Le droit des fidèles à la liberté de religion suppose que leur communauté puisse fonctionner sans ingérence arbitraire de l’État. Mais le droit à la liberté de religion ne garantit pas de « droit à la dissidence ».
La Cour européenne des droits de l’homme a prononcé ce jour un arrêt de grande importance dans l’affaire Fernández-Martínez c. Espagne (requête no 56030/07). Adopté à une très faible majorité (9 voix contre 8), la Grande Chambre réaffirme le principe de l’autonomie institutionnelle des communautés religieuses à l’égard de l’Etat.
L’affaire concernait le non-renouvellement du contrat d’un prêtre comme professeur de religion et de morale catholique suite à la publication d’un article rendant public son mariage et son appartenance à un mouvement contestant le magistère de l’Eglise catholique. En Espagne, les professeurs de religion sont agréés par leurs autorités religieuses et employés par l’Etat. Suite à cette publication, l’Evêque n’a pas renouvelé l’agrément autorisant le requérant à enseigner, ce qui a entrainé le non-renouvellement de son contrat de travail par l’Etat.
Le requérant a contesté ce non-renouvellement, estimant que la décision de l’Etat avait violé ses droits fondamentaux, en particulier le respect de sa vie privée, de sa liberté de religion, et constituait une mesure discriminatoire. L’ECLJ est intervenu dans cette affaire comme tierce partie, en son nom et comme représentant de la Conférence Episcopale Espagnole.
Cette affaire est importante en ce qu’elle porte sur les rapports entre l’Etat et l’Eglise, et en particulier sur la liberté des communautés religieuses de fonctionner conformément à leur doctrine. Il s’agissait de déterminer les limites de cette liberté, et l’étendue corrélative du pouvoir des autorités civiles à leur égard, sachant que les valeurs de l’Eglise et des autorités civiles sont parfois conflictuelles. En substance, la question était de décider si l’Eglise doit être soumise aux droits de l’homme contemporains, ou si sa liberté peut y être intégrée et respectée. Sa liberté a été sauvée, à une voix près.
En résumé, la Cour a réaffirmé que le droit des fidèles à la liberté de religion suppose que leur communauté puisse fonctionner paisiblement sans ingérence arbitraire de l’État, dans le respect de leur autonomie. Elle a rappelé que les autorités civiles n’ont pas à s’ériger en arbitre des conflits internes aux organisations religieuses, le droit à la liberté de religion excluant toute appréciation de la part de l’État sur la légitimité des croyances religieuses ou sur leurs modalités d’expression.
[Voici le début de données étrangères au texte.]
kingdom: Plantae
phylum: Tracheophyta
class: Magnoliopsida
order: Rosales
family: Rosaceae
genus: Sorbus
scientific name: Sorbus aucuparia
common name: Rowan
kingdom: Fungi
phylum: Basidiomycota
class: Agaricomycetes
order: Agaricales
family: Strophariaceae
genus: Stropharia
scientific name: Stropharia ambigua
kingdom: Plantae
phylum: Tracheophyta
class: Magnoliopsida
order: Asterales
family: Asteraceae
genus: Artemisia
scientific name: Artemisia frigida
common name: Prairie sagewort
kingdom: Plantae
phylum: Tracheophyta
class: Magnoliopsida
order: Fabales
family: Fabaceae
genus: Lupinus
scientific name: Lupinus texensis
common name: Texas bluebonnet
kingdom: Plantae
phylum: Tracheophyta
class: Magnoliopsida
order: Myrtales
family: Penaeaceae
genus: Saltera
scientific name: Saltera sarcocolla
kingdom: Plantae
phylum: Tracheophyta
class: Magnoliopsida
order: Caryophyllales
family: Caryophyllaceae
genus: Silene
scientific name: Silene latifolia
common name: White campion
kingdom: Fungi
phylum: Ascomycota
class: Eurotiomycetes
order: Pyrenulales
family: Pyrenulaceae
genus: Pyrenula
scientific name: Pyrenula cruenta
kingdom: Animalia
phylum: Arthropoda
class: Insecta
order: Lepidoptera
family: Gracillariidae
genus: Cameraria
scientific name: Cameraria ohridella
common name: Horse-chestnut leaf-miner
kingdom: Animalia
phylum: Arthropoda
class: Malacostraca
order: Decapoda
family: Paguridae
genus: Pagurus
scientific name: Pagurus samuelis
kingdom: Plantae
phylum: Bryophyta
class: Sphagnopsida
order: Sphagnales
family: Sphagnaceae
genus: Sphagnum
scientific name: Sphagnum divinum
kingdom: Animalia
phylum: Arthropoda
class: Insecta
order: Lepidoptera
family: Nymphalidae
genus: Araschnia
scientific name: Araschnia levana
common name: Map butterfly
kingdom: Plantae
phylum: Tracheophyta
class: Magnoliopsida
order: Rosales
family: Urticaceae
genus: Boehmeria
La Cour a également souligné que le droit à la liberté de religion ne garantit pas de « droit à la dissidence ». Ainsi, en cas de désaccord entre une communauté religieuse et l’un de ses membres, la liberté de religion de l’individu s’exerce par sa faculté de quitter librement la communauté. De plus, le principe d’autonomie religieuse interdit à l’État d’obliger une communauté religieuse à admettre ou exclure un individu ou à lui confier une responsabilité religieuse quelconque.
S’agissant de la relation entre la communauté et ses collaborateurs, comme en l’espèce, la Cour a confirmé que les communautés religieuses peuvent exiger un devoir de loyauté spécifique de la part des personnes qui travaillent pour elles ou qui les représentent, selon les fonctions exercées. Ce devoir est « accru » en ce qu’il porte sur le respect du magistère et dépasse donc ce qu’un employeur non-religieux peut exiger de ses collaborateurs. Ce devoir de loyauté autorise l’Eglise à exiger de ses collaborateurs le respect de son enseignement, et à sanctionner leurs manquements dans ce domaine.
Ce devoir de loyauté ne peut être invoqué par l’Eglise qu’à la condition que le collaborateur l’ait accepté en connaissance de cause et volontairement.